* _INFORMATION GIVEN_:
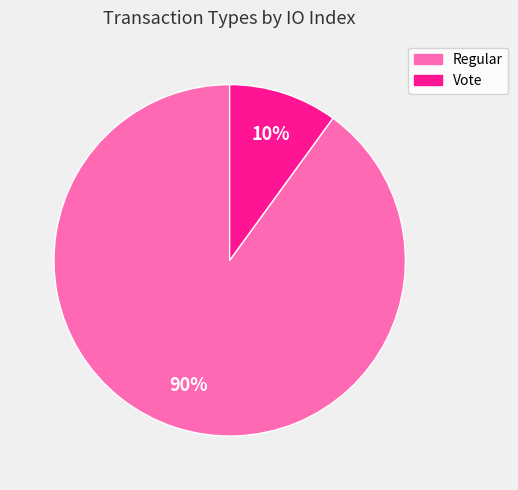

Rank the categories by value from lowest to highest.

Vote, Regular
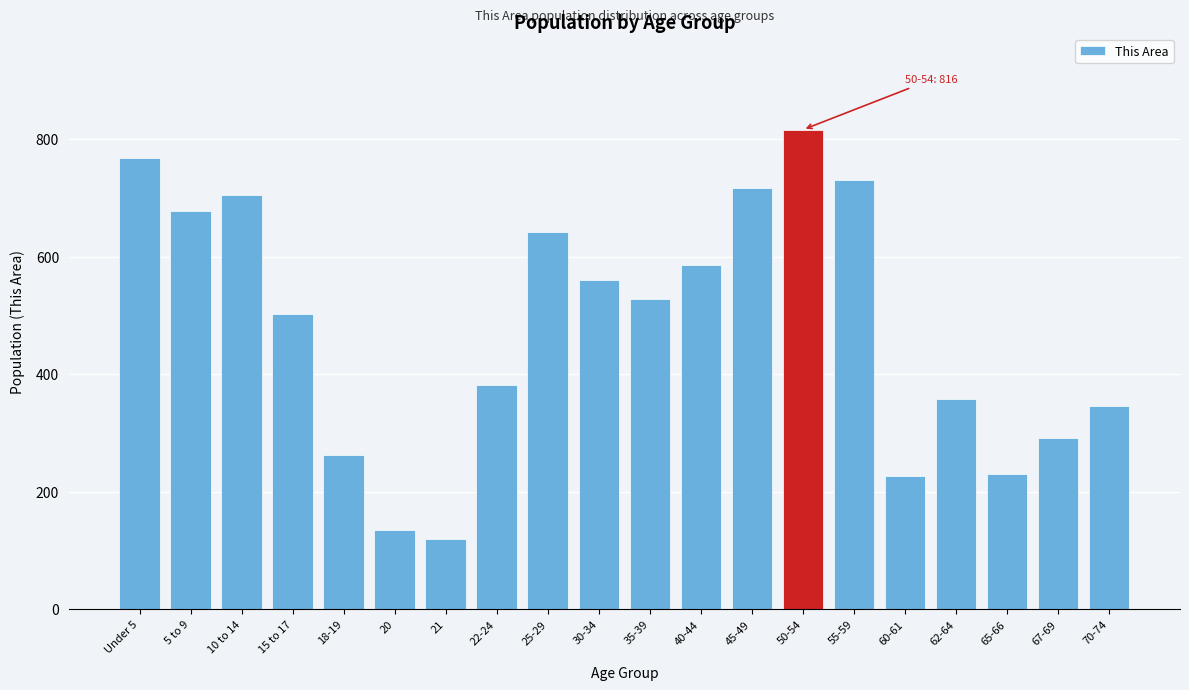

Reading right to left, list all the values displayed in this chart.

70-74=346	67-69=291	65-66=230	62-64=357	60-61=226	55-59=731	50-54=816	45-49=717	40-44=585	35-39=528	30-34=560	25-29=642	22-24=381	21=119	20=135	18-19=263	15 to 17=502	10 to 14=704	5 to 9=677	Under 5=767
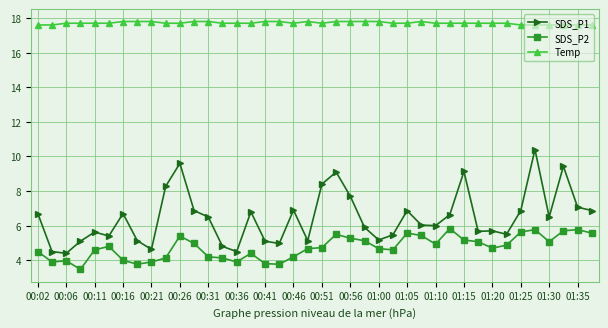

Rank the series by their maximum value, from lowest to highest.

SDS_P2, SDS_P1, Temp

* _PROMPT_: Please reproduce the lines from the one containing "Rank the series" through the end of the listing, inclusive, swapping "maximum" for "peak" and leaving everything else unchanged.

* _OUTPUT_:
Rank the series by their peak value, from lowest to highest.

SDS_P2, SDS_P1, Temp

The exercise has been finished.